Text section:
On Quiet Connections
The biggest parties aren’t the only ones that matter
“It is a kind of love, is it not?
How the cup holds the tea,
How the chair stands sturdy and foursquare,
How the floor receives the bottoms of our shoes
Or toes. How soles of feet know
Where they’re supposed to be.”
~Pat Schneider
New York has been at the center of a lot of massive community gatherings and celebrations over the past few weeks. From the Knicks victory to the World Cup to Pride, we’ve been blasting images of what coming together in big, bold, exuberant ways can look like. A couple weekends ago the Knicks parade, the Puerto Rican Day Parade, and Brooklyn Pride happened over three consecutive days, essentially flowing into one another—a vivid and concrete manifestation of the tapestry of identity that intermingles and finds home here. The city has been moving from one giant, diverse, ecstatic party to the next.
As we’ve spent the past year reckoning with our willingness and our capacity to show up for our neighbors near and far under the most frightening circumstances, it has been a welcome relief to see examples of how showing up for each other also means coming together in joy and celebration. For New Yorkers, I think there has been a very specific pride in being able to model joy and togetherness for the rest of the country and the world, given that our city is so often derided from afar, presumed to be mean, cold, and dangerous.
The scale of raucous, celebratory community has been contagious and consuming in the best way. It has also been a reminder that our ability and our willingness to stand up for each other when people are at risk or in danger is not separate from, but emerges out of, the relational tissue we establish through joyful shared experiences. And at the same time, the scale and volume of all these celebrations has also made me think about the importance of placing equal value on the smaller, quieter, connections that are often harder to see and lift up, but that play a critical role in keeping the web of interconnectedness tightly woven, as well. The full range of connective engagement is necessary to ensure that the social web is sturdy when we most need it to be.
On a personal level, I’ve been thinking about this because, as much as I love to see my city celebrating and being celebrated, I’m not someone who naturally gravitates to big gatherings. I find connection more easily and gladly in quieter moments than in a crowd. It’s often easier to recognize and appreciate the loudest voices and the biggest gatherings than it is to see the significance of the calm, quiet attention that occurs in smaller, more intimate experiences. But both are deeply necessary, even if the quieter connections may be harder to spotlight and broadcast.

At the start of the school year, when talking about beginnings, I’ve always explained to parents that every child has their own entry style when encountering an unfamiliar place and new people. But with time and patience each child finds their way into the mix. Some are energized by the novelty and run through the door, eager to be part of the action. Others stay on the sidelines for a while observing, before making a careful choice about what they feel comfortable trying and with whom. And others are extremely reluctant and need the active comfort and company of a familiar adult or a friend to help them ease in, feel safe, and begin to explore. We are often convinced by cultural values and pop psychology to see those who join easily and quickly as healthier and happier than those who take more time. We also tend to view those who gravitate to big groups in this same light, relative to those who are drawn to more intimate connections. Our threshold for anything soft and tentative, in a cultural landscape that prizes both rugged self-reliance and the sparkle of celebrity, is often low.
I’ve heard many teachers over the years urge parents to help a child with one or two close friends “branch out,” but I’ve rarely heard teachers recommend to the parents of a child, who is only at ease in the busiest areas of the classroom, that they find ways to support closer, deeper connections. Why is this? Not only are forms of engagement valuable and important, but research has shown that having a few truly intimate bonds is actually the most vital to long term well-being. Surely, there is a gender dynamic at play here, as intimacy and quiet connection are often perceived as more feminine. There’s also a very Western tendency to see anything that is bigger, louder, shinier, more expansive, and more numerous as inherently better. Nonetheless, when it comes to relationships and community, we need the whole spectrum.

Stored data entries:

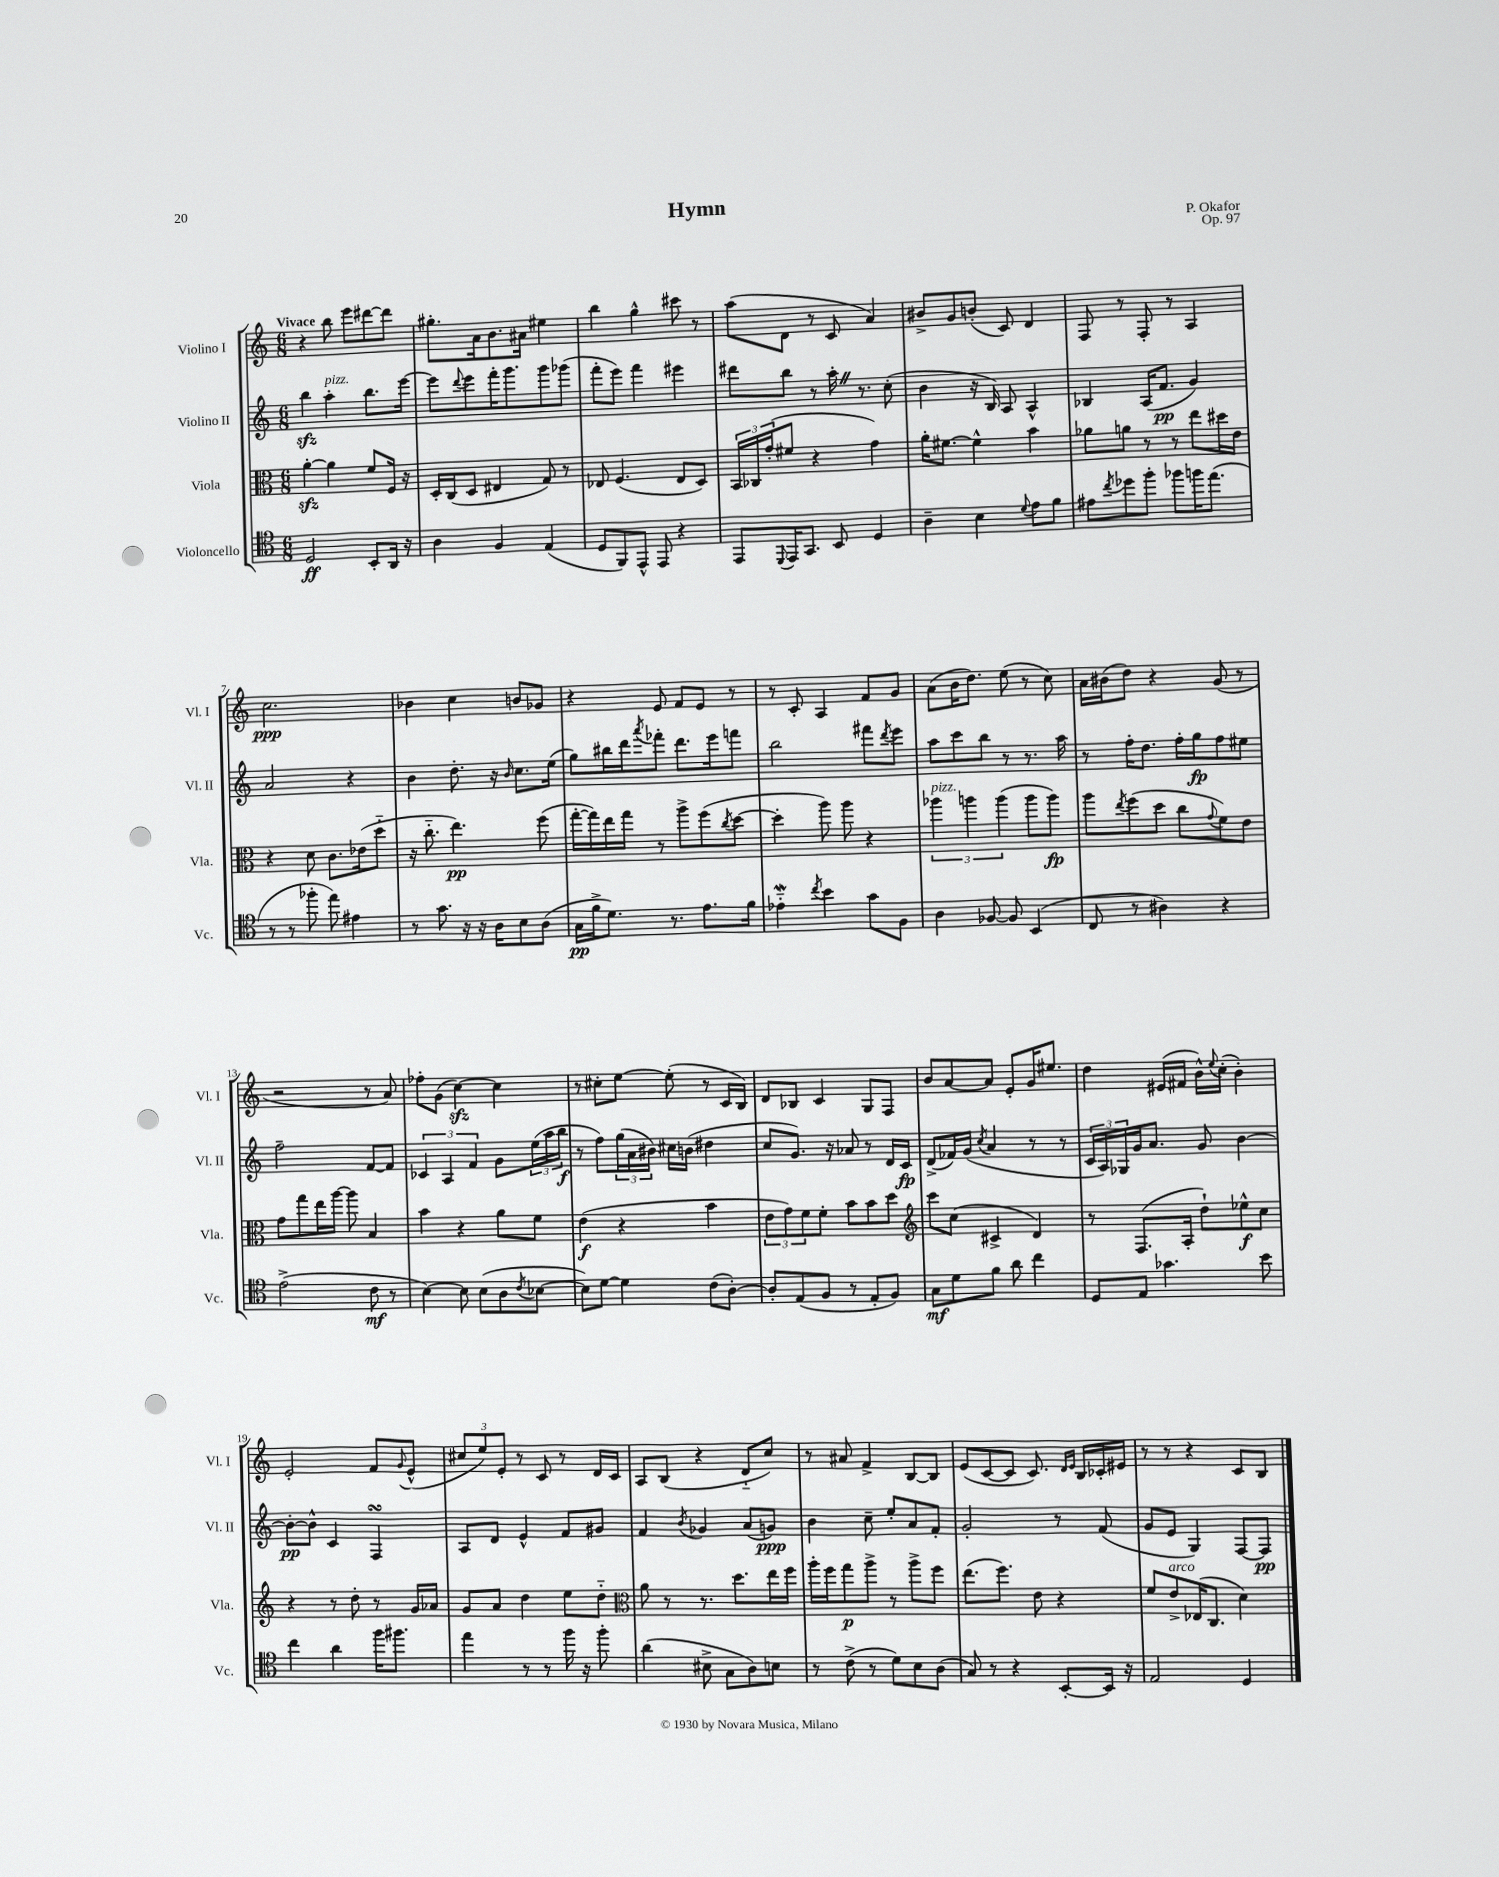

**kern	**kern	**kern	**kern
*staff4	*staff3	*staff2	*staff1
*clefC4	*clefC3	*clefG2	*clefG2
*k[]	*k[]	*k[]	*k[]
*M6/8	*M6/8	*M6/8	*M6/8
2D/	[4a'\	4bb\	4r
.	4a\]	4aa'\	8bb\
.	.	.	8eee\L
8BB'/L	8f/L	8.bb\L	[8ddd#\
16AA/Jk	16F/Jk	.	8ddd#\]J
16r	16r	[16eee\Jk	.
=	=	=	=
4A\	16D'/LL	8eee\]L	8.gg#'\L
.	(16C/J	.	.
.	.	8qqddd/	.
.	8D/J	8eee\	.
.	.	.	16a\k
4F/	4E#/	16fff'\K	8.b\
.	.	8.ggg\	.
.	.	.	16a#\Jk
(4E/	8G/)	8ggg\	4ee#\
.	8r	(8ggg-\J	.
=	=	=	=
8D/L	8E-/	8fff'\L	4bb\
8FF/)	(4.F/	8eee\J)	.
8EE^^/J	.	4fff\	4gg^^\
8EE/	.	.	.
4r	8E-/L	4eee#\	8ccc#\
.	8D/J)	.	8r
=	=	=	=
8EE/L	24BB/LL	8ddd#\L	(8aa\L
.	24C-/	.	.
.	(24g'/J	.	.
8qqDD/	.	.	.
16EE/K	8f#/J	8bb\J	8d\J
8.GG/J	.	.	.
.	4r	8r	8r
8BB/	.	16aa'\	8c/
.	.	8.r	.
4D/	4g\)	.	4a/)
.	.	(8cc'\	.
=	=	=	=
4A~\	16a'\LK	4b\	8b#^/L
.	[8.f#\J	.	.
.	.	.	8g/
4B\	4f#^^\]	16r	(8b'/J
.	.	16B/)	.
.	.	8A/	8c/)
8qqd/	.	.	.
8e\L	4b\	4A^^/	4d/
8f\J	.	.	.
=	=	=	=
8e#\L	8a-\L	4B-/	8F/
8qcc/	.	.	.
8dd-\	8a\J	.	8r
8ff'\J	8r	(16A/LK	8F'/
.	.	8.f/J	.
8ff-\L	8r	.	8r
16ff\K	8ee\L	4g/)	4A/
(8.ee\J	.	.	.
.	16dd#\L	.	.
.	16e\JJ	.	.
=	=	=	=
8r	4r	2a/	2.cc\
8r	.	.	.
8ff-'\	8d\	.	.
8ee\)	8.c\L	.	.
4e#\	.	4r	.
.	(16e-\k	.	.
.	8dd'~\J	.	.
=	=	=	=
8r	16r	4b\	4b-\
.	8.cc'~\	.	.
8.g\	.	.	.
.	4.ee\)	8.dd'\	4cc\
16r	.	.	.
16r	.	.	.
16A\LK	.	16r	.
.	.	16qqb/	.
8B\	.	8.cc\L	8b/L
(8A\J	(8ff\	.	8g-/J
.	.	(16ee\Jk	.
=	=	=	=
16G\LL	[16gg'\LL	8gg\L)	4r
16f^\J	16gg\])	.	.
8.d\J)	16ee\	16bb#\L	.
.	16gg\JJ	16ddd\J	.
.	.	8qaaa/	.
.	8r	8fff-'\J	8e/
8.r	.	.	.
.	8aa^\L	8.ddd\L	8f/L
8.e\L	(8ff\	.	8e/J
.	.	16eee\k	.
.	8qcc/	.	.
.	[8dd\J	8fff\J	8r
16f\Jk	.	.	.
=	=	=	=
4e-'~\	4dd'\]	2bb\	8r
.	.	.	8c'/
8qcc/	.	.	.
4b\	8aa\)	.	4A/
.	8aa\	.	.
8g\L	4r	8fff#\L	8f/L
.	.	8qddd/	.
8F\J	.	8eee\J	8g/J
=	=	=	=
4A\	6aa-\	8aa\L	(8a\L
.	.	8ccc\	16b\K
.	6aa\	.	.
.	.	.	8.dd\J)
[8F-/	.	8bb\J	.
.	(6aa\	.	.
8F-/]	.	8r	(8ee\
(4BB/	8aa\L	8.r	8r
.	8aa\J)	.	8cc\)
.	.	16aa\	.
=	=	=	=
8C/	8aa\L	8r	16a\LL
.	.	.	(16b#\J
.	8qee/	.	.
8r	(8ff\	16ff'\LK	8dd\J)
.	.	8.dd\J	.
4A#\)	8dd\J	.	4r
.	8cc\L	16ff'\LL	.
.	.	16gg\J	.
.	8qqg/	.	.
4r	8f\)	8ff\	(8g/
.	8e\J	8ee#\J	8r
=	=	=	=
(2e^\	8g\L	2ff~\	2r
.	8gg\	.	.
.	16ee\L	.	.
.	[16aa\JJ	.	.
.	8aa\]	.	.
8c\	4B/	[8f/L	8r
8r	.	8f/]J	8a/)
=	=	=	=
[4B\)	4b\	6c-/	8ff-'\L
.	.	.	(8g\J
.	.	6A/	.
8B\]	4r	.	[4cc\)
.	.	6f/	.
(8B\L	.	.	.
8A\	8a\L	8g\L	4cc\]
8qc/	.	.	.
[8B-\J	8f\J	(24ee\L	.
.	.	24aa\	.
.	.	24bb\JJ	.
=	=	=	=
8B-\]L)	(4e\	8r	8r
[8d\J	.	8ff\L)	8cc#'\L
4d\]	4r	(24gg\L	[8ee\J
.	.	24a\	.
.	.	24b#\JJ)	.
.	.	16cc#\LL	(8ee'\]
.	.	(16b\JJ	.
(8c\L	4b\	4dd#\	8r
[8A'\J)	.	.	16c/LL
.	.	.	16B/JJ)
=	=	=	=
8A'/]L	12e\L	8cc/L	8d/L
.	12g\)	.	.
(8E/	.	8.g/J)	8B-/J
.	12f\	.	.
8F/J	8f'\J	.	4c/
.	.	16r	.
8r	8b\L	8a-/	.
8E'/L	8b\	8r	8G/L
8F/J)	8dd\J	16d/LL	8F/J
.	.	16c/JJ	.
=	=	=	=
*	*clefG2	*	*
8G\L	8ccc\L	(8d^/L	8b/L
8d\	(8cc\J	16f-/L)	[8a/
.	.	(16g/JJ	.
.	.	8qcc/	.
8f\J	4c#^/	4a/	8a/]J
8a\	.	.	8e'/L
4cc\	4d/)	8r	16g/K
.	.	.	8.ee#/J
.	.	8r	.
=	=	=	=
8D/L	8r	24c/LL	4dd\
.	.	24A/)	.
.	.	24G-/	.
8E/J	(8.F/L	16g/J	.
.	.	8.a/J	.
4.g-\	.	.	(16e#/LL
.	16A'/Jk	.	16f#/JJ
.	8dd`\L)	8g/	16b^^\LL)
.	.	.	8qqee/
.	.	.	(16cc'\JJ
.	8ee-^^\	[4b\	4b'\)
8b\	8cc\J	.	.
=	=	=	=
4cc\	4r	8b'\_L	2e'/
.	.	8b^^\]J	.
4a\	8r	4c/	.
.	8dd'\	.	.
16ff\LK	8r	4F/	8f/L
8.ff#\J	.	.	.
.	.	.	8qqg/
.	16g/LL	.	(8e^^/J
.	16a-/JJ	.	.
=	=	=	=
4ee\	8g/L	8A/L	12cc#/L
.	.	.	12ee/)
.	8a/J	8d/J	.
.	.	.	12e'/J
8r	4dd\	4e^^/	8r
8r	.	.	8c/
16ff\	8ee\L	8f/L	8r
16r	.	.	.
8ff'\	8dd'~\J	8g#/J	16d/LL
.	.	.	16c/JJ
=	=	=	=
*	*clefC3	*	*
(4a\	8a\	4f/	8A/L
.	8r	.	(8B/J
.	.	8qb/	.
8B#^\	8.r	4g-/	4r
8G\L	.	.	.
.	8.dd\L	.	.
8A\)	.	(8a/L	8d'~/L
8B\J	16ee\L	8g/J)	8cc/J)
.	16ff\JJ	.	.
=	=	=	=
8r	16aa'\LL	4b\	8r
.	16ff\J	.	.
(8c^\	8gg\	.	8a#/
8r	8aa^\J	8cc~\	4f^/
8d\L)	8r	8ee'/L	.
8B\	8aa^\L	8a/	[8B/L
(8A\J	8ff\J	8f'/J	8B/]J
=	=	=	=
8G/)	(8.ee\L	2g'/	(8e/L
8r	.	.	[8c/
.	8.ff\J)	.	.
4r	.	.	8c/]J
.	8e\	.	8.c/)
[8BB'/L	4r	8r	.
.	.	.	16qqd/LL
.	.	.	16qqe/JJ
.	.	.	16B/LL
16BB/]Jk	.	(8f/	16c-'/
16r	.	.	16e#/JJ
=	=	=	=
2E/	8f/L	8g/L	8r
.	8e^/	8e/J	8r
.	(16E-/K	4G/)	4r
.	8.C/J	.	.
4D/	4d\)	[8F/L	8c/L
.	.	8F/]J	8B/J
==	==	==	==
*-	*-	*-	*-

Work to do:
(1) Name the three events that the essay on quiet connections says took place over three consecutive days.
(2) Continue the essay on quiet connections past its last sentence.
The music score data isn't needed for anything here.

The responses:
(1) The Knicks parade, the Puerto Rican Day Parade, and Brooklyn Pride.

(2)
Any teacher, even if they find themselves worrying more about a quiet child with only a few close friends than they do about the social butterfly who flits easily from one peer to the next, can also tell you that a community doesn’t work if there isn’t a balance of temperaments. Every group needs a variety of engagement styles to thrive, and different types of connection serve different purposes, facilitate different kinds of learning, and enable different forms of pleasure and care.
This is true for children and for adults. How we view this diversity of connection has ramifications for the messages children glean from us about which relationships and which people are most valuable—including how valuable they themselves are, especially if they aren’t naturally drawn to the interactions we tend to privilege most. Our ability to recognize the significance of different types of engagement also has ramifications for how we, as adults, participate in the world and understand our own impact. As most community organizers can tell you, it isn’t only the biggest gatherings that plant the seeds of progress; the trust built through one-on-one conversations, especially when it’s possible for these personal connections to recur and deepen over time, is where hearts and minds often shift in the most enduring ways, not necessarily through the exhilaration of the more obvious and attention-grabbing mass events. The biggest gatherings build energy, excitement, and motivation. They're crucial. But the small, personal connections build endurance, and that's important, too. As in the classroom, we all need a variety of connection points and engagement styles to flourish.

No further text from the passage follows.